[Extracted data entries]

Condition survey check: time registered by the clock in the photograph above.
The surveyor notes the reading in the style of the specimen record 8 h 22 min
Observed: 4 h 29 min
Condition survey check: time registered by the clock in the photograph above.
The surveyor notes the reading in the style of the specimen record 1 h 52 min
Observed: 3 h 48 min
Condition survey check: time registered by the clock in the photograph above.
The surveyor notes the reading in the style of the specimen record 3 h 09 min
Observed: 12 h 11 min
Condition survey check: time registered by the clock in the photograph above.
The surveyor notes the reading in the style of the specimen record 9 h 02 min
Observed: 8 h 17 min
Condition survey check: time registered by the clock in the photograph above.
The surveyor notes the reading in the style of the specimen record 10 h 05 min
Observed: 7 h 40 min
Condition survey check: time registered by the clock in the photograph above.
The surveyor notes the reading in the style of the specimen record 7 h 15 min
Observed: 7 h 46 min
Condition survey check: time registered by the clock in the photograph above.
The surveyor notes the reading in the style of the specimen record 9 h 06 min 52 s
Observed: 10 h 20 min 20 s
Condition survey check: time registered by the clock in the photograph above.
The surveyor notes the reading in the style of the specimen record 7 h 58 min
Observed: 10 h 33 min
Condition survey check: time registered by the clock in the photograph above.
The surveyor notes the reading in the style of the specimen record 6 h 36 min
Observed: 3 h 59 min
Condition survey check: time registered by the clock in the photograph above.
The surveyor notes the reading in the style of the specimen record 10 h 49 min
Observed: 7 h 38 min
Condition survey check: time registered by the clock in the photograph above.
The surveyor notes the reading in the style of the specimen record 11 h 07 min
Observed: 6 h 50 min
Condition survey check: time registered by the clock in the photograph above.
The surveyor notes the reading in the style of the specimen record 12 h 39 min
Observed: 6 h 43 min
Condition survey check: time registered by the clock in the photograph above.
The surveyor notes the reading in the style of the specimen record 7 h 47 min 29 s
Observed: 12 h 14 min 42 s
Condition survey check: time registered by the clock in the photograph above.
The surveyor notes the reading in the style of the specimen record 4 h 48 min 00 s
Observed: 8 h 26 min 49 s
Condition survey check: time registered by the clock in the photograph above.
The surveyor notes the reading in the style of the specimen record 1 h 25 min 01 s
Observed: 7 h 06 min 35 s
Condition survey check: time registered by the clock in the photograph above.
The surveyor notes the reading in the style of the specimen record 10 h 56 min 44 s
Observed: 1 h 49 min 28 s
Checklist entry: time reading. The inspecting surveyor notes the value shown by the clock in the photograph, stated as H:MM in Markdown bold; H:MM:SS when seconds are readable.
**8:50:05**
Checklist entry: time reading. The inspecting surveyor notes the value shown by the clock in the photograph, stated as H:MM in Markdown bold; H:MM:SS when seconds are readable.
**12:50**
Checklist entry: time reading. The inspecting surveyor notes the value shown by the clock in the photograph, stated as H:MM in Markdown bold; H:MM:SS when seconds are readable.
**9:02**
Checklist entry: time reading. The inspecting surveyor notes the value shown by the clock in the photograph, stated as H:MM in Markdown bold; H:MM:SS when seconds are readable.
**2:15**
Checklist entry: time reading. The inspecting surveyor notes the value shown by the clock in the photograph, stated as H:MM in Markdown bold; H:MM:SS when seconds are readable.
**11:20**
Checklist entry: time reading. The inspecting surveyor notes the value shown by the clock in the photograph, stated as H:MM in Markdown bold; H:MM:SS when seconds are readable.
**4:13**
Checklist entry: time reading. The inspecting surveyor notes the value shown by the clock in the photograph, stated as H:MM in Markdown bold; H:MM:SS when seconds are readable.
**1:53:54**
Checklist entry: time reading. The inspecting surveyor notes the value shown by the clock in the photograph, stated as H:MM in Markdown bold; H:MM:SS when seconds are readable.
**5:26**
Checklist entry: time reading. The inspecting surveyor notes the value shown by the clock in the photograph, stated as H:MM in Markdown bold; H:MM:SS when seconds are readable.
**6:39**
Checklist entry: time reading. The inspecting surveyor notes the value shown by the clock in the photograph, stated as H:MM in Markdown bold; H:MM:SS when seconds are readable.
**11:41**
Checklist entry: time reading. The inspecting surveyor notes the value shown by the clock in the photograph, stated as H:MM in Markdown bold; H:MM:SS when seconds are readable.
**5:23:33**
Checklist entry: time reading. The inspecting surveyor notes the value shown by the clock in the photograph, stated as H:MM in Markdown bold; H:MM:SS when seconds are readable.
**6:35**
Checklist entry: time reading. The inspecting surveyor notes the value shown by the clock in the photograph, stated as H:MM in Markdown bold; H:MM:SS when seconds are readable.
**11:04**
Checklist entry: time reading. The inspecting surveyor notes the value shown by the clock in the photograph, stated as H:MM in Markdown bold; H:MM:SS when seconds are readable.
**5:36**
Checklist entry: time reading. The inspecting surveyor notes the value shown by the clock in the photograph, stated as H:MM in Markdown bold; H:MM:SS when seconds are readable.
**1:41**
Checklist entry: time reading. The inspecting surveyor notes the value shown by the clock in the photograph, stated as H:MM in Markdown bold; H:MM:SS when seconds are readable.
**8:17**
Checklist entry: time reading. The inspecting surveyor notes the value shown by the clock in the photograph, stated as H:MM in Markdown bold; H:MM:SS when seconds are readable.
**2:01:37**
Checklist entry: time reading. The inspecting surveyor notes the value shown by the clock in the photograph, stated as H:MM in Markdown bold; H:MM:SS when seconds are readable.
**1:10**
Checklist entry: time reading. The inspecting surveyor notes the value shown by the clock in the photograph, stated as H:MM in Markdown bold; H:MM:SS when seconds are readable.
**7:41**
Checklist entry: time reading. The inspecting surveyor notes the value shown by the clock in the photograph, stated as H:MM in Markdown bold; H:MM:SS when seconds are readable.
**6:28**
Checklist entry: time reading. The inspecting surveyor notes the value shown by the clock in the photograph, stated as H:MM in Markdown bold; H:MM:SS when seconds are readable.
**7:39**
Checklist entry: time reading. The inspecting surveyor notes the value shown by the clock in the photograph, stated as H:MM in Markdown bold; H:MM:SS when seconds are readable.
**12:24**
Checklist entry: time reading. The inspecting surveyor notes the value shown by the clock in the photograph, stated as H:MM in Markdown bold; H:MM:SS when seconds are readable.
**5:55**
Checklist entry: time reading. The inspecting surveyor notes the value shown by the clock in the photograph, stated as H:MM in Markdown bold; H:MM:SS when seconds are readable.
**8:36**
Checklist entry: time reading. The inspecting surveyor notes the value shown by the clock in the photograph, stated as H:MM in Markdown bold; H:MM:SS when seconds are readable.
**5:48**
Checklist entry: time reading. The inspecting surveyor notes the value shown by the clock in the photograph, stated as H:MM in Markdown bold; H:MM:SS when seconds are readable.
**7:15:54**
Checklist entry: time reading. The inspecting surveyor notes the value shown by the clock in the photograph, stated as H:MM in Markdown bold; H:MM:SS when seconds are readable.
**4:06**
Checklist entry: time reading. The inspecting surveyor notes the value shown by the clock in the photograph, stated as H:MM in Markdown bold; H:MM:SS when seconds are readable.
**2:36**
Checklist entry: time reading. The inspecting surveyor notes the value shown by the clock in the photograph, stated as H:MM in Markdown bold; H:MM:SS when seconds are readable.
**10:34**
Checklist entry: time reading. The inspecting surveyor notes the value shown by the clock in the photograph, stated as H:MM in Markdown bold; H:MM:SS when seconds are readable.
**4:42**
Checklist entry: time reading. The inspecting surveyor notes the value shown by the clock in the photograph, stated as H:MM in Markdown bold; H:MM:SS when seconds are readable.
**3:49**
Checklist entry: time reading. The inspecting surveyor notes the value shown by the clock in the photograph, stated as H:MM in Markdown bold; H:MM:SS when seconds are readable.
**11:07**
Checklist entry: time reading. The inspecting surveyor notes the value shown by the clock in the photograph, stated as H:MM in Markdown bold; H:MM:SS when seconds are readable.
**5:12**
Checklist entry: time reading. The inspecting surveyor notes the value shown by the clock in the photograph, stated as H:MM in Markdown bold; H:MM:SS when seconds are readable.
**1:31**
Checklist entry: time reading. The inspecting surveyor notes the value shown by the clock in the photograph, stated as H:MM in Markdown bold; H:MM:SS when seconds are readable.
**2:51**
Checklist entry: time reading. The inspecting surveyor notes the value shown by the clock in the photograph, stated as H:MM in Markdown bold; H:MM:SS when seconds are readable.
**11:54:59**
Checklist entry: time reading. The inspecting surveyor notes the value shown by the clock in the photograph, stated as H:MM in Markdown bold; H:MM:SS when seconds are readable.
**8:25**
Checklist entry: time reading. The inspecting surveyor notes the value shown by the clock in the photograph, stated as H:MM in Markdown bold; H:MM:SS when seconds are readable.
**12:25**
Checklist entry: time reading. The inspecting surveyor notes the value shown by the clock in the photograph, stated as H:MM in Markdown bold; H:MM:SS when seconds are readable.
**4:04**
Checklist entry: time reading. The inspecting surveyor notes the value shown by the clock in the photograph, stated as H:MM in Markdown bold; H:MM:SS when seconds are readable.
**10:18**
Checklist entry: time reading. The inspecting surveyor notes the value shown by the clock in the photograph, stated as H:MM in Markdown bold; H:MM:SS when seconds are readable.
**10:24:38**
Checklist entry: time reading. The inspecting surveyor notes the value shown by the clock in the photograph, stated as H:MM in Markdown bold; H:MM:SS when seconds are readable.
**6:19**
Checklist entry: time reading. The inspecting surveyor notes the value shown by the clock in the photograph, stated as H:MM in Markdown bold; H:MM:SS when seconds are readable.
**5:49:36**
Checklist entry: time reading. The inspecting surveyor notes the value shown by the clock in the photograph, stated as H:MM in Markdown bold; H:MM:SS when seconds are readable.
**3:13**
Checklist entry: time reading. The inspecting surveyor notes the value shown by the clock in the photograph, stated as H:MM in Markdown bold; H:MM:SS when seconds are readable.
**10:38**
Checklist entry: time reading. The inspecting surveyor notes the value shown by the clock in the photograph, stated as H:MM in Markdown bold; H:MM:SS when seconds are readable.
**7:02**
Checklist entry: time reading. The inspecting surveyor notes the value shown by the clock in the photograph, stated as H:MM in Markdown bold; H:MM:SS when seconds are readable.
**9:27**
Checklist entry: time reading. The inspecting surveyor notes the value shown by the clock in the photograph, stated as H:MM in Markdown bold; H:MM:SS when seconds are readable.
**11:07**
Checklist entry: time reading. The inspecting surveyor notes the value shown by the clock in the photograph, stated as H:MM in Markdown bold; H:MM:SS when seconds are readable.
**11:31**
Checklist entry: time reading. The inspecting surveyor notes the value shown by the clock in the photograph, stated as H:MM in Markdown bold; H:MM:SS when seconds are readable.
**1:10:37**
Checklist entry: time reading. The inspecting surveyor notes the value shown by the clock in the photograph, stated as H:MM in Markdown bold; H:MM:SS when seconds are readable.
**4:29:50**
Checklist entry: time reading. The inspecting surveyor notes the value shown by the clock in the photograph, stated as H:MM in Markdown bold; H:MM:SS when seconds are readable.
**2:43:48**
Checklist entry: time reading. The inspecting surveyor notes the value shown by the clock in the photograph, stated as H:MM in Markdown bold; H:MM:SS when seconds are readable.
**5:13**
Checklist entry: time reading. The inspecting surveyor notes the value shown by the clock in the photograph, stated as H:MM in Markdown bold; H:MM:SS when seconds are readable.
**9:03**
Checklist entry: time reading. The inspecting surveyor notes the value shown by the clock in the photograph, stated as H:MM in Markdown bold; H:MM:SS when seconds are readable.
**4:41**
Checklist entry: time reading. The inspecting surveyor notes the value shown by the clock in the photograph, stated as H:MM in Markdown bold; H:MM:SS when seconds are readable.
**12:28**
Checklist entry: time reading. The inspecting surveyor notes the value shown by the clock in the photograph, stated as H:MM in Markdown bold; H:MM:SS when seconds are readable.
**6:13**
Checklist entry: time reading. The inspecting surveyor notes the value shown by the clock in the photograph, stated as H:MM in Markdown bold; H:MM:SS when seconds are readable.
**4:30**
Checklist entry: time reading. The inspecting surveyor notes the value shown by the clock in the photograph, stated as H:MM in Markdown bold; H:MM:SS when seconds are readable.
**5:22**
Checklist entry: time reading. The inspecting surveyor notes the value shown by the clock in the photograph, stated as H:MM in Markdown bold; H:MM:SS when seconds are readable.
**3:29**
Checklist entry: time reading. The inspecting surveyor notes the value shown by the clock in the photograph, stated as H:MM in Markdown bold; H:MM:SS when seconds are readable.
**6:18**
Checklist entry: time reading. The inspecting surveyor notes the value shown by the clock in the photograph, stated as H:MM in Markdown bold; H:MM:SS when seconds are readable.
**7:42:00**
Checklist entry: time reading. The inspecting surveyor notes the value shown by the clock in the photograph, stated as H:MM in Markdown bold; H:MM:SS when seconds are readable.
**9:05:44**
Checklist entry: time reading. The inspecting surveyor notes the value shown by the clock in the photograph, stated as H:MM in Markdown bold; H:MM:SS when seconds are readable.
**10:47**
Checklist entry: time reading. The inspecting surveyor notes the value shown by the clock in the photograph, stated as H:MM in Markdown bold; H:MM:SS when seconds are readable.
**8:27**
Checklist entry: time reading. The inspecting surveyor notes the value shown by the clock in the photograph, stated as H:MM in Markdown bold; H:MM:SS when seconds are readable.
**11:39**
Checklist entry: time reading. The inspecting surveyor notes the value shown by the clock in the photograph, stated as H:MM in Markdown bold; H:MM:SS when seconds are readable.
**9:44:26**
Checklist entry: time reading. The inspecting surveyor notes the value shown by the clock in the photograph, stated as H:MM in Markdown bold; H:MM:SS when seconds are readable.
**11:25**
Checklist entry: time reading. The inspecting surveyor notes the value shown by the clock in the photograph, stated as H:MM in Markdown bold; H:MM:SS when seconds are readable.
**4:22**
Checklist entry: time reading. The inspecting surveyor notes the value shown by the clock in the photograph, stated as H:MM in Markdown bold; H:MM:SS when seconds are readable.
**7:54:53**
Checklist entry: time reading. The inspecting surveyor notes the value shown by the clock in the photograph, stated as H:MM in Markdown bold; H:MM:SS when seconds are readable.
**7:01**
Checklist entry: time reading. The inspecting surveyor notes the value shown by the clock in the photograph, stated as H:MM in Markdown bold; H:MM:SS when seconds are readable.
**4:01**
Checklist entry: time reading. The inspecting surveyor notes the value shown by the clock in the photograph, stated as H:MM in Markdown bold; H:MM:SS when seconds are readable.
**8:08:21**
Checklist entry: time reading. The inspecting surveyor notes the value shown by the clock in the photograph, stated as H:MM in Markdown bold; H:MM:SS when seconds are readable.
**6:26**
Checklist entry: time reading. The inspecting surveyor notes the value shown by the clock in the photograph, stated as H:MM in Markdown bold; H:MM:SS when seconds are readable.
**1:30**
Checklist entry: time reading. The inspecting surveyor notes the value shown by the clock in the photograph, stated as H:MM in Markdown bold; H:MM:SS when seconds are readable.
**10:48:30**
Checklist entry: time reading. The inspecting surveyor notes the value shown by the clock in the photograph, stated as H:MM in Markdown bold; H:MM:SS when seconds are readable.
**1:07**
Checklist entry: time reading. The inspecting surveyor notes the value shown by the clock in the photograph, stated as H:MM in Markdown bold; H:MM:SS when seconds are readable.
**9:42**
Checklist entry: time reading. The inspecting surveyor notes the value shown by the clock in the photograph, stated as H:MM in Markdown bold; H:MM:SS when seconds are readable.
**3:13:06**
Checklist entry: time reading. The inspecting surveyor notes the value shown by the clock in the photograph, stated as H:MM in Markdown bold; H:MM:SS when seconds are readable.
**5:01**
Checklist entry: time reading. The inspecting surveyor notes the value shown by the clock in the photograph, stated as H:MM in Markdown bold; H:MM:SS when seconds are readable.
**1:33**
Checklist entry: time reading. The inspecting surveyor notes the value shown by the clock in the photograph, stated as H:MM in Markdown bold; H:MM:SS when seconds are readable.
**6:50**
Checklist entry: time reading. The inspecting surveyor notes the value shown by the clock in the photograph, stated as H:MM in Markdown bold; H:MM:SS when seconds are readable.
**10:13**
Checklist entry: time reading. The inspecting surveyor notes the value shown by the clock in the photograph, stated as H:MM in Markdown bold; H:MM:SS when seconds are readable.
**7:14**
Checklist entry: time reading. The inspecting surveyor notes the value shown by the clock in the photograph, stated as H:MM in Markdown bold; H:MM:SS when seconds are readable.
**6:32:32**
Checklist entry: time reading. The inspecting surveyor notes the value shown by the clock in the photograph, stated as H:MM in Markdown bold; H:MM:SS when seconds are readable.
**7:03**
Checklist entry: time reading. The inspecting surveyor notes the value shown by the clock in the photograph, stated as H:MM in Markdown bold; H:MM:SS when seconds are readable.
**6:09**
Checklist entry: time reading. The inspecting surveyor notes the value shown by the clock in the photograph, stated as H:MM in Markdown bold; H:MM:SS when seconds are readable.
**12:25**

**WHAT THE TASK REQUIRES**
Write out, word for word, the stretch of the rows from the start through the line containing "Observed: 3 h 48 min".

**TASK SOLUTION**
Condition survey check: time registered by the clock in the photograph above.
The surveyor notes the reading in the style of the specimen record 8 h 22 min
Observed: 4 h 29 min
Condition survey check: time registered by the clock in the photograph above.
The surveyor notes the reading in the style of the specimen record 1 h 52 min
Observed: 3 h 48 min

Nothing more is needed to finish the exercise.